3) La cifra di Alis per lo spagnolo è sottovalutata del 152%.
4) La cifra di Alis per l'italiano è sopravvalutata del 106%.
5) Il risultato di Alis quanto al portoghese è sopravvalutata del 28%.
6) Alis non tiene conto della lingua rumena.

 

Tabella 8:
Sintesi comparativa dei quattro metodi

IN/FR

FR/SP

IN/SP

METODO ALTAVISTA
"COMPLEMENTO DELL’INSIEME VUOTO

35,90

1,31

46,86

METODO ALIS

46,67

1,36

63,64

METODO FUNREDES APPROSS.

17,60

1,33

23,32

METODO FUNREDES/UL/AGENCE DE LA FRANCOPHONIE

35,59

1,11

39,53

 

3. Prospettive per un proseguimento dell’osservazione

 

Ora è possibile riprodurre le misurazioni a partire dello stesso campione linguistico, a intervalli regolari, e dunque poter valutare l’evoluzione rispettiva delle diverse lingue latine al tempo stesso in rapporto all’inglese e tra di loro. Per farlo, sarebbe auspicabile automatizzare il processo di misurazione e di produzione dei risultati.

 

4. Riferimenti ai lavori connessi, su Internet

 

Per quanto riguarda il peso delle lingue in generale nello spazio WWW di Internet, l’unico riferimento conosciuto è quello, già citato, di Alis Technologies:
Palmarès des langues de la Toile : <http://babel.alis.com:8080/palmares.html>.

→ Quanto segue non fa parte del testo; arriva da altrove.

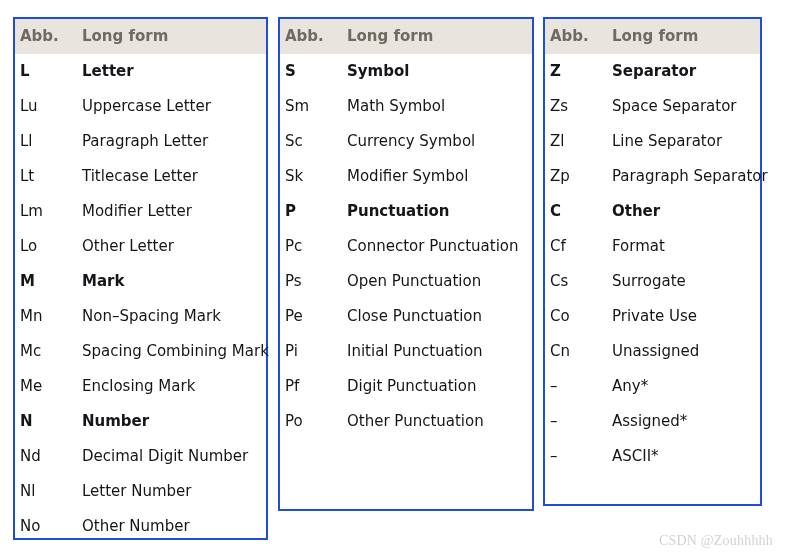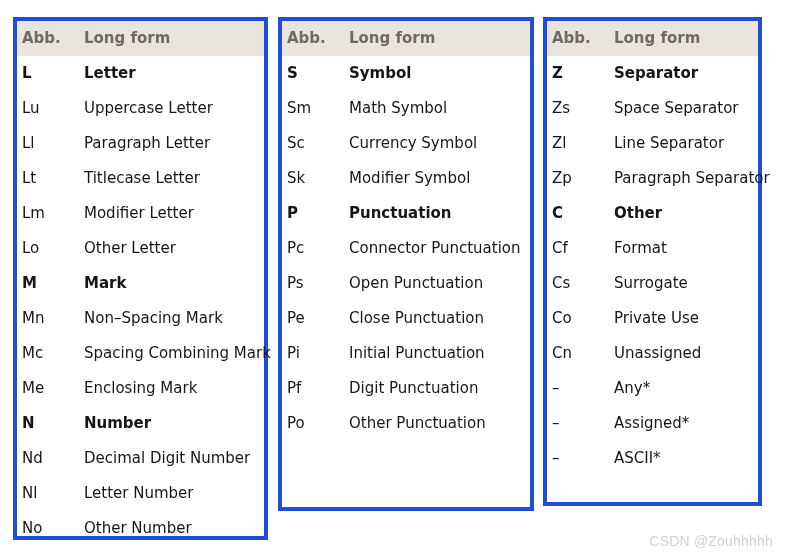--- a/index.html
+++ b/index.html
@@ -19,21 +19,21 @@
   .tables-wrap {
     position: absolute;
     top: 0;
     left: 0;
     width: 791px;
     height: 559px;
   }
 
   .cat-table {
     position: absolute;
-    border: 4px solid #1d4ed8;
+    border: 2px solid #1d4ed8;
     background: #ffffff;
     box-sizing: border-box;
   }
 
   
   .cat-table.t0 { left: 13px;  top: 17px; width: 255px; height: 523px; }
   .cat-table.t1 { left: 278px; top: 17px; width: 256px; height: 494px; }
   .cat-table.t2 { left: 543px; top: 17px; width: 219px; height: 489px; }
 
   .thead {
@@ -84,21 +84,21 @@
   }
 
   .watermark {
     position: absolute;
     right: 18px;
     bottom: 10px;
     color: #d2d2d2;
     font-size: 14px;
     letter-spacing: 0.2px;
     white-space: nowrap;
-    font-family: Liberation Sans, sans-serif;
+    font-family: Liberation Serif, serif;
   }
 </style>
 </head>
 <body>
 
 <div class="tables-wrap" id="tables-wrap">
     <div class="cat-table t0">
       <div class="thead">
         <span class="cell-abb">Abb.</span>
         <span class="cell-long">Long form</span>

Questo sito misura gli spazi di utenti per lingua:
"Global statistics by language": <http://www.euromktg.com/globstats/>.

Per alcuni spazi linguistici, alcuni gruppi o persone lavorano per riunire l’informazione e/o commentarla:

Per lo spazio francofono, il CIDIF, con l’appoggio dell’Agenzia per la Francofonia realizza e gestisce L’état du développement et de l’utilisation de l’inforoute dans l’espace francophone : <http://www1.cidif.org/franco>

Per l’ispanità, due ricercatori lavorano sul tema di Internet e la lingua spagnola :

Il signor José Millan, che ha pubblicato vari articoli accessibili a partire da:
<http://ourworld.compuserve.com/homepages/JAMillan/josemill.htm>

L’Istituto Cervantes gestisce un Osservatorio spagnolo delle industrie della lingua:
<http://www.cervantes.es/oeil/Oeil0.htm>

Su Internet esiste anche un censimento regolarmente aggiornato di dati statistici in America Latina e Caraibi: <http://www.cr/latstat/>.

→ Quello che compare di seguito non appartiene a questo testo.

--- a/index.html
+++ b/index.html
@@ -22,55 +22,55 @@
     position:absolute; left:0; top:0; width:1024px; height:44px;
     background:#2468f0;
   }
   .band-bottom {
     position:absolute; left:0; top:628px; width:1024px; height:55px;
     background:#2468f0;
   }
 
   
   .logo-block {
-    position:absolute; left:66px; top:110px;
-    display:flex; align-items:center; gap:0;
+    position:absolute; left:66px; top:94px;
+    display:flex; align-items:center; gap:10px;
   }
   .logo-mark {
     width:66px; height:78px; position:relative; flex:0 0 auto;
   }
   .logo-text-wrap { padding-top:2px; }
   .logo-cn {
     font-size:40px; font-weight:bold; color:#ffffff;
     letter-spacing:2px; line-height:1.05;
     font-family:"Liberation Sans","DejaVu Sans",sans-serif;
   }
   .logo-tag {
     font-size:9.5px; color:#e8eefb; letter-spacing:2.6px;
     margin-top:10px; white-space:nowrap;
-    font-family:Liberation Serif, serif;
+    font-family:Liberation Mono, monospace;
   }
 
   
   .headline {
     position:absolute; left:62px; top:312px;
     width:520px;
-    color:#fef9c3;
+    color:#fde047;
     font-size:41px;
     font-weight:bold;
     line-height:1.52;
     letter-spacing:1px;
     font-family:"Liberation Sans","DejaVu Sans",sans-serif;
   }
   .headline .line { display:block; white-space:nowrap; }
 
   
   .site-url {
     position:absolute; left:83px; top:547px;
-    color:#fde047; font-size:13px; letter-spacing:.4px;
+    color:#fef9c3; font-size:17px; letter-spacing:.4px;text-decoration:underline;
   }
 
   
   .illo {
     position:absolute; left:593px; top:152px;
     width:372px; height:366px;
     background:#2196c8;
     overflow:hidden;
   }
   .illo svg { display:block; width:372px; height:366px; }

Le cifre sono stabilite a partire dalla fonte di riferimento comune per questo genere di statistiche: Network Wizard (<http://www.nw.com>).

Restano i riferimenti generali sulle statistiche relative a Internet che, a tutt’oggi, non comprendono sezioni speciali per le lingue o le culture:
Matrix News che procede a degli studi demografici su Internet : <
http://mids.org>5

Un altro "classico" è l’Università Georgia Tech, che procede a dei sondaggi molto rigorosi sugli utenti del WWW : <http://www.gvu.gatech.edu/user_surveys/>


2 Lo spazio (FTP) dei nomi di file non presenta le caratteristiche desiderate: vi può essere una correlazione tra i nomi di file e la lingua, ma troppo occasionale per essere significativa. Lo spazio Gopher, storicamente troppo legato al mondo universitario, da alcuni anni ha cessato di crescere.

3 Salvo indicazione contraria, noi parliamo di omografi translinguistici: gli omografi all’interno di una stessa lingua saranno considerati, in linea di principio come il medesimo termine (grafico).

4 John E. Freund "Mathematical Statistics". 2nd edition, 1972, Prentice Hall International. Chapter 9 "Estimation".

5 E che ha tradotto in inglese e pubblicato gli studi L1, C1, L2 e L3 nella rivista Matrix News.